Google は、データセンターを可能な限り効率的に運用するよう努めており、エネルギー効率に優れた企業のリーダーとなるために意欲的に行動しています。また、新しいテクノロジーを活用することで、世界中にある Google のデータセンターにおけるエネルギー使用の柔軟性を高め、データセンターのインテリジェントな運用を目指しています。2020 年以降、Google は独自のカーボンインテリジェント コンピューティング プラットフォームを使用して、計算タスクとそれに伴うエネルギーの消費を、カーボンフリー エネルギーを電力網で利用できる別の時間帯や場所にシフトしてきました。

現在では、タスクをシフトするこのような機能を、デマンド レスポンスに使用できるようになりました。データセンターにおける電力消費を一時的に削減し、ニーズに応じて貴重な柔軟性を提供することで、地域の電力網が信頼性と効率性を保ちながら稼働し続けられるよう支援します。

デマンド レスポンスが重要な理由

従来、増大するエネルギー需要は、二酸化炭素排出量が多い新しい資源を電力網に追加することで満たされてきました。電力網の運用を支えるための需要の削減措置は、ほとんどが緊急的なものであり、最後の手段として考えられてきました。一方、最近の研究によると、デマンド レスポンスは電力網にとって重要なツールとなり、化石燃料をベースとする新たな資源への投資の必要性を減らし、太陽光や風力のような変動する再生可能エネルギーの成長を支え、電力網の運用を改善するのに役立つと報告されています。

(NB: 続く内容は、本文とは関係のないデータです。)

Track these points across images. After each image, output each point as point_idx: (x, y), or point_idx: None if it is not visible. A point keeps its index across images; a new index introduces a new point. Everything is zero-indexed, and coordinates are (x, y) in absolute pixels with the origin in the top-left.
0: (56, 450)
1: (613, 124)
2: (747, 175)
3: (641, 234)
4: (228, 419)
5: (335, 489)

Google は、データセンター全体でデマンド レスポンスのための新しいアプローチを構築し、他社も同様の取り組みを行えるように道を切り開くことで、このような重要な電力網レベルのメリットを引き出せるよう尽力しています。

仕組み

Google の新しいアプローチは、カーボンインテリジェント コンピューティング プラットフォームを実行するソフトウェアを基盤とし、電力会社や運用事業者など外部の電力システム パートナーから要請があった場合に、Google データセンターの電力需要を一時的に削減できる新機能を追加したものです。

https://storage.googleapis.com/gweb-cloudblog-publish/original_images/230818_Google_Data_Centers_Demand_Response_v04.gif

Google データセンターでのデマンド レスポンスの実例

地域の電力網への影響が予測される事象(たとえば、電力供給の制約を引き起こす異常気象など)について運用事業者から通知を受け取ると、グローバル コンピューティング プランニング システムに対し、それがいつ、どこで発生するかについてのアラートを発することができます。このアラートによって、指定したデータセンターに対して時間ごとに指示を生成するアルゴリズムが有効になり、事象が発生している間は緊急ではない計算タスクが制限され、事象が解消した後にそれらのタスクが再スケジュールされます。可能な場合は、これらのタスクの一部を別の電力網のデータセンターに迂回させます。これらはすべて、コンピュータ ハードウェアを追加することなく実行されます。また、検索、マップ、YouTube、Google Cloud、Workspace(Gmail、ドキュメント、スプレッドシートなどを含む)といった個人や企業、公共機関のお客様が日々利用している Google サービスのパフォーマンスに影響を与えることもありません。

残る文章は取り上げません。